The obvious thing to wonder is what the acronym even means. It is not easy to tell. A lot of people know what it stands for, but not what it means. The first thing I want to do is explain this.
We have a few pieces I will be explaining. There is obviously the Model, the View, and the Controller. One piece a lot of people forget about is the infrastructure. This includes any external resources you might access: databases, files, RSS feeds, etc. Even though the acronym goes MVC, for the purposes of this article I will be going View, Controller, and then Model.
View - What
As anyone who has ever tried to test a web application
knows, it is difficult to test the UI of an application. It is easy to test a method with few dependencies because you can easily just call the method and check the results. With web pages it is quite difficult since you would need to check what html the page is generating. In the case of MVC, the view is not very different from the web forms version. The difference actually comes in how people use them. These views for the most part need to only know about displaying information. Decisions should not be made on the UI. Those decisions should be made elsewhere. Even decisions which will affect UI should be elsewhere and just called from the View.
View - Why
This is a huge advantage to us because we no longer have much to test in the UI. This makes it a lot easier to test the UI because it is a lot less complicated. This makes our tests easier and also has a lot fewer tests we will need in the UI.
Controller - What
The controller is exactly as its name states. The controller takes control of the site. This is where all of the actions logic exits. Actions which users may take using the site are exactly what you will find in the controller. The pages, which users can view, are in here. Forms around the site will post back to these actions in the controller. This is a lot like what used to exist in the web forms. This logic would be contained in the code behind files of the pages.
Controller - Why
As we mentioned before about the view, user interfaces are hard to test. I have also mentioned that we kept a lot of this logic with the UI in the past. By keeping this completely separate the whole time, we are able to keep the view clean of this logic. The controller is actually pretty easy to test. Actions in controllers receive information from the forms when users post to the site. Thanks to bindings, the methods for the actions take parameters which are used to get the data from the user.
When we test these we can pass in the data we want to test as parameters and we are able to look at the result returned from the controller. This allows us to very easily and effectively test the controller and its actions.
Model - What
The model is the connection between the application and the data in the infrastructure. In the model you will define all of your domain objects. This is where entity classes will exist. These classes will define your data. These will include properties of different types as well as probably some logic specifically for working with these classes.

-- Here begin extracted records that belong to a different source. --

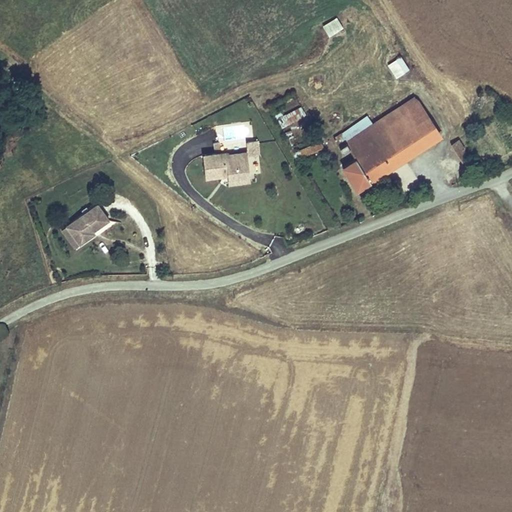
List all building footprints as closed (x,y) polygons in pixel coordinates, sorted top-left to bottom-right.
[(328,37),(342,28),(336,17),(321,26),(328,37)] [(406,64),(394,47),(392,42),(379,50),(382,55),(393,72),(406,64)] [(427,143),(438,135),(413,95),(401,103),(427,143)] [(304,111),(299,103),(274,117),(279,125),(304,111)] [(427,143),(401,103),(383,115),(409,155),(427,143)] [(409,155),(383,115),(372,122),(347,139),(342,131),(333,137),(344,154),(350,150),(356,158),(342,167),(356,188),(409,155)] [(347,139),(372,122),(368,115),(342,131),(347,139)] [(470,158),(458,138),(449,144),(461,163),(470,158)] [(301,158),(323,148),(320,140),(298,150),(301,158)] [(251,177),(250,155),(231,157),(231,155),(208,156),(210,178),(230,177),(230,178),(251,177)] [(251,177),(230,178),(231,185),(251,183),(251,177)] [(109,220),(97,204),(64,229),(78,247),(96,233),(95,231),(93,229),(95,227),(97,229),(109,220)]
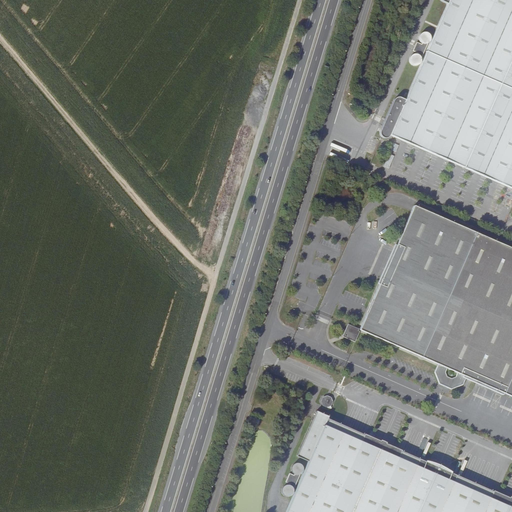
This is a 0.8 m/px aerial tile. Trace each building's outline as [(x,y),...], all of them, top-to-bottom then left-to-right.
[(511,0),(446,0),(450,2),(407,98),(403,96),(400,96),(398,97),(396,99),(382,131),(382,133),(383,135),(385,137),(387,138),(389,137),(391,137),(393,135),(511,187),(511,0)] [(425,31),(423,32),(422,32),(421,34),(420,37),(421,40),(424,42),(423,43),(418,41),(414,49),(419,51),(419,52),(417,52),(415,53),(413,55),(412,57),(412,60),(413,62),(416,64),(418,64),(420,63),(421,63),(432,38),(432,34),(429,31),(428,31),(425,31)] [(390,150),(396,152),(398,144),(392,143),(390,150)] [(382,166),(389,169),(394,155),(387,153),(382,166)] [(467,376),(487,385),(500,391),(511,396),(508,402),(511,404),(511,247),(416,205),(361,329),(438,364),(435,371),(439,384),(451,389),(464,385),(467,376)] [(345,334),(354,338),(358,329),(349,325),(345,334)] [(331,404),(332,403),(333,401),(333,399),(333,397),(332,396),(330,395),(329,394),(327,394),(325,394),(324,395),(322,396),(322,398),(321,400),(322,402),(323,403),(324,404),(326,405),(328,405),(329,405),(331,404)] [(511,511),(511,496),(508,495),(508,497),(452,473),(446,466),(440,464),(432,461),(429,460),(424,461),(386,444),(387,442),(380,439),(379,440),(344,424),(329,417),(330,415),(317,410),(297,456),(309,461),(286,511),(511,511)] [(295,473),(295,475),(290,473),(287,482),(291,483),(290,484),(287,484),(284,485),(283,487),(282,489),(282,491),(283,493),(284,495),(287,496),(289,496),(292,494),(293,492),(303,470),(303,466),(301,463),(299,462),(296,462),(294,463),(292,465),(291,468),(292,469),(293,471),(295,473)]
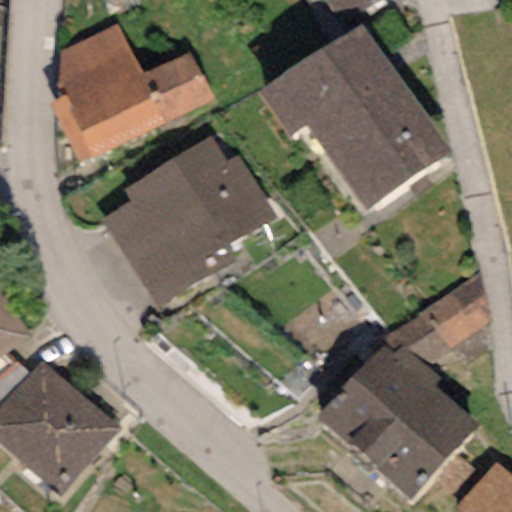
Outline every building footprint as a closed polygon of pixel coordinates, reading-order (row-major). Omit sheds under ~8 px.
[(326,0),(336,19),(373,0),(326,0)] [(361,23),(257,93),(287,138),(305,126),(365,213),(450,155),(361,23)] [(58,98),(49,101),(78,165),(210,101),(187,54),(146,77),(118,28),(59,52),(58,98)] [(129,203),(101,220),(154,311),(239,261),(230,246),(275,219),(239,158),(226,165),(211,138),(122,190),(129,203)] [(477,276),(383,340),(399,356),(405,349),(422,367),(489,320),(477,276)] [(0,357),(28,340),(0,296),(0,357)] [(320,417),(361,456),(429,385),(436,379),(422,367),(405,349),(399,356),(383,340),(337,387),(343,393),(320,417)] [(40,363),(0,411),(0,449),(59,498),(118,427),(40,363)] [(429,385),(361,456),(409,499),(476,429),(429,385)] [(456,508),(461,511),(511,511),(511,480),(493,465),(456,508)]
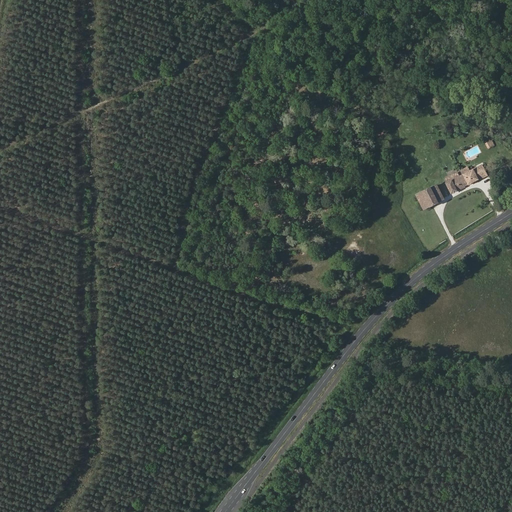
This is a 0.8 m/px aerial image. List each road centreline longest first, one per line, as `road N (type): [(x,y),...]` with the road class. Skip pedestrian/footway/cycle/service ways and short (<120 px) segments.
road 1 (track): [(92,0),(98,443),(61,511)]
road 2 (primary): [(511,213),(451,250),(381,310),(225,511)]
road 3 (track): [(0,204),(363,331)]
road 4 (track): [(0,146),(257,31)]
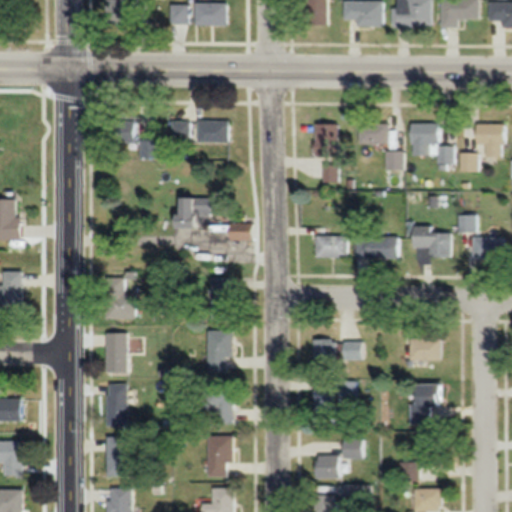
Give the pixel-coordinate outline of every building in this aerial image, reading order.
[(139,0),(106,0),(106,23),(139,23),(139,0)] [(330,24),(329,0),(307,0),(307,24),(330,24)] [(384,0),(345,0),(345,17),(356,17),(356,26),(385,26),(384,0)] [(394,0),(395,26),(434,26),(433,0),(394,0)] [(480,0),(443,0),(443,26),(462,26),(462,17),(481,17),(480,0)] [(511,0),(492,1),(492,26),(511,25),(511,0)] [(228,25),(228,1),(196,1),(196,25),(228,25)] [(189,23),(189,4),(171,4),(171,23),(189,23)] [(173,140),(191,140),(192,120),(173,120),(173,140)] [(230,142),(230,120),(198,120),(198,142),(230,142)] [(107,121),(107,143),(136,143),(136,121),(107,121)] [(339,155),(339,123),(317,123),(317,155),(339,155)] [(362,143),(371,143),(371,149),(387,149),(387,170),(406,170),(406,150),(391,150),(390,123),(361,123),(362,143)] [(441,123),(413,123),(413,155),(432,155),(432,143),(441,143),(441,123)] [(506,123),(479,123),(479,144),(488,144),(488,157),(506,157),(506,123)] [(141,158),(164,158),(164,140),(141,140),(141,158)] [(462,171),(479,171),(479,152),(462,152),(462,171)] [(325,181),(340,181),(340,164),(325,164),(325,181)] [(179,227),(201,227),(201,215),(215,215),(215,196),(179,196),(179,227)] [(0,198),(0,239),(21,239),(21,198),(0,198)] [(478,214),(460,214),(460,229),(478,229),(478,214)] [(232,239),(253,239),(253,222),(232,222),(232,239)] [(450,256),(451,234),(436,234),(436,226),(416,226),(416,246),(431,247),(431,255),(450,256)] [(350,256),(350,235),(319,235),(319,256),(350,256)] [(476,258),(506,258),(506,236),(476,236),(476,258)] [(358,237),(358,257),(400,257),(400,237),(358,237)] [(0,310),(25,311),(25,270),(4,270),(4,282),(0,281),(0,310)] [(138,318),(138,291),(127,291),(127,277),(109,277),(109,318),(138,318)] [(233,277),(214,277),(214,320),(233,320),(233,277)] [(235,357),(235,329),(210,329),(210,372),(229,372),(229,357),(235,357)] [(109,371),(130,371),(130,332),(109,332),(109,371)] [(443,360),(443,338),(413,338),(413,360),(443,360)] [(316,339),(316,361),(364,361),(364,339),(316,339)] [(130,426),(130,382),(109,382),(109,426),(130,426)] [(212,383),(212,421),(236,421),(236,383),(212,383)] [(442,383),(413,383),(413,424),(432,424),(432,405),(442,405),(442,383)] [(336,390),(316,390),(316,424),(336,424),(336,390)] [(0,420),(23,420),(23,394),(0,394),(0,420)] [(137,474),(137,453),(129,453),(129,435),(111,435),(111,474),(137,474)] [(211,475),(231,475),(231,465),(236,465),(236,435),(211,435),(211,475)] [(423,436),(423,465),(445,465),(445,436),(423,436)] [(365,438),(346,438),(346,458),(365,458),(365,438)] [(0,439),(0,461),(7,462),(7,475),(25,475),(25,440),(0,439)] [(342,454),(319,454),(319,477),(342,477),(342,454)] [(420,462),(404,462),(404,479),(420,479),(420,462)] [(134,511),(135,487),(110,487),(109,511),(134,511)] [(235,511),(236,487),(215,487),(215,502),(206,502),(205,511),(235,511)] [(24,511),(25,489),(0,488),(0,511),(24,511)] [(417,511),(410,511),(409,511),(427,511),(427,510),(445,510),(444,488),(417,488),(417,511)] [(337,511),(338,494),(319,494),(318,511),(337,511)]
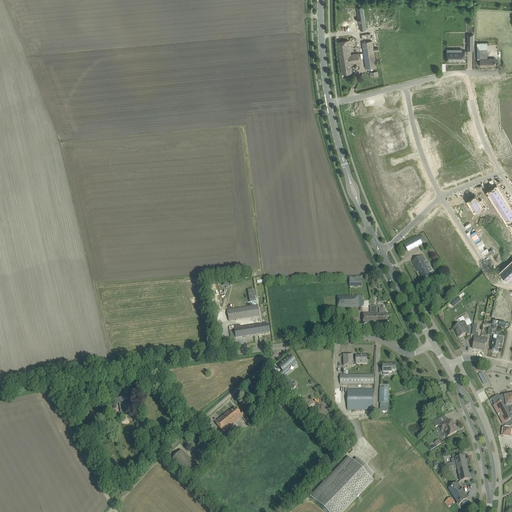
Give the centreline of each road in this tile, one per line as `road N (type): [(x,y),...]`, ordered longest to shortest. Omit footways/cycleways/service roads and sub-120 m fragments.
road 1 (residential): [(0,393),(324,340),(375,338),(408,354),(423,349)]
road 2 (track): [(114,508),(184,432),(288,344)]
road 3 (track): [(511,70),(446,74),(329,102)]
road 4 (secondary): [(347,174),(324,71),(320,0)]
road 5 (track): [(114,508),(44,383)]
road 6 (secondary): [(489,498),(489,448),(457,383)]
road 7 (secondary): [(457,383),(489,498)]
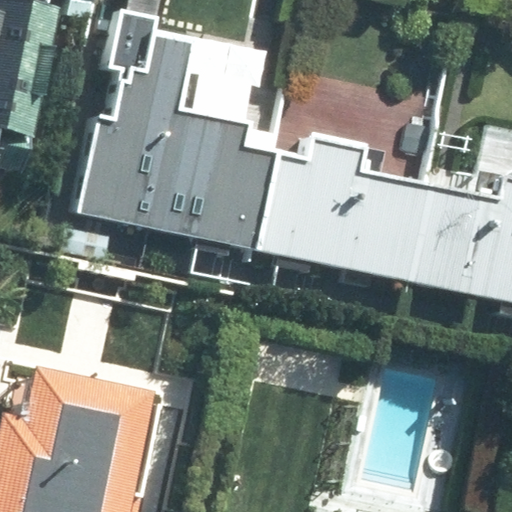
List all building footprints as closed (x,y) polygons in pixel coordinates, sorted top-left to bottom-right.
[(0,0),(0,132),(18,137),(45,7),(10,0),(0,0)] [(63,212),(240,249),(261,149),(233,143),(237,120),(171,106),(185,36),(146,28),(149,16),(110,8),(97,68),(107,70),(97,115),(84,112),(63,212)] [(294,156),(261,149),(240,249),(385,279),(404,179),(352,168),(357,143),(299,131),(294,156)] [(483,195),(404,179),(385,279),(511,305),(511,176),(488,172),(483,195)] [(0,511),(104,511),(131,391),(11,365),(0,417),(0,416),(0,511)]
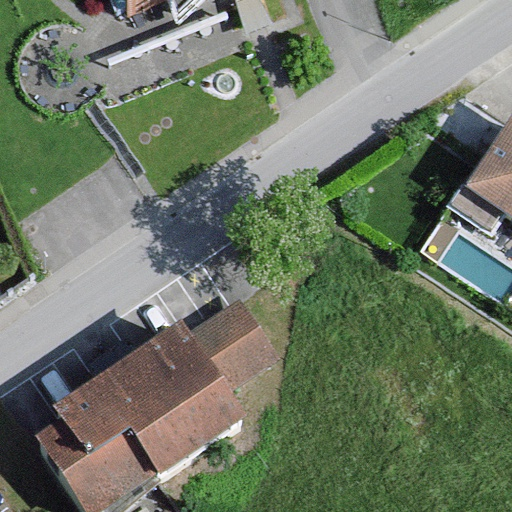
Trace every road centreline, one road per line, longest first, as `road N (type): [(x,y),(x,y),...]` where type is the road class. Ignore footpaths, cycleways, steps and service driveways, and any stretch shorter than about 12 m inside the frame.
road 1 (residential): [(364,112),(0,355)]
road 2 (residential): [(511,12),(364,112)]
road 3 (residential): [(364,112),(318,0)]
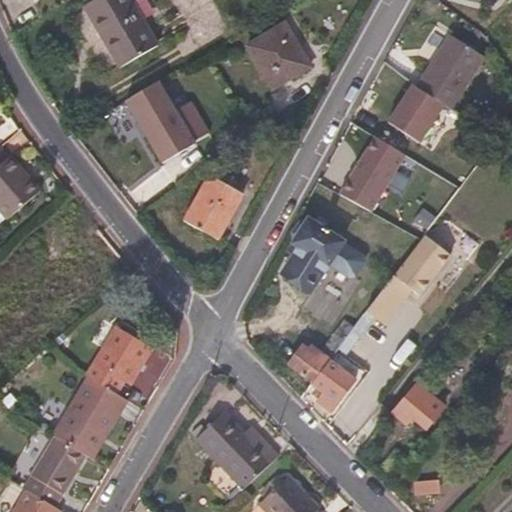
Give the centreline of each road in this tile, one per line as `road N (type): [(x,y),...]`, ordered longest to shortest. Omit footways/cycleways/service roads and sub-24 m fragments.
road 1 (residential): [(210,340),(398,0)]
road 2 (residential): [(0,44),(25,93),(210,340)]
road 3 (residential): [(210,340),(374,511)]
road 4 (residential): [(111,511),(210,340)]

When data needs to be shown to users, it is obtained in the controller and this modeled data is then passed from the controller to the view. The model is where the application is going to get its data.
Model - Why
It just makes sense to keep the data objects and the logic which works with them separate from the rest of the application. I am sure if you know about unit testing, then you know all about the idea of breaking dependencies. Keeping these objects nicely separated allows you to test them more easily.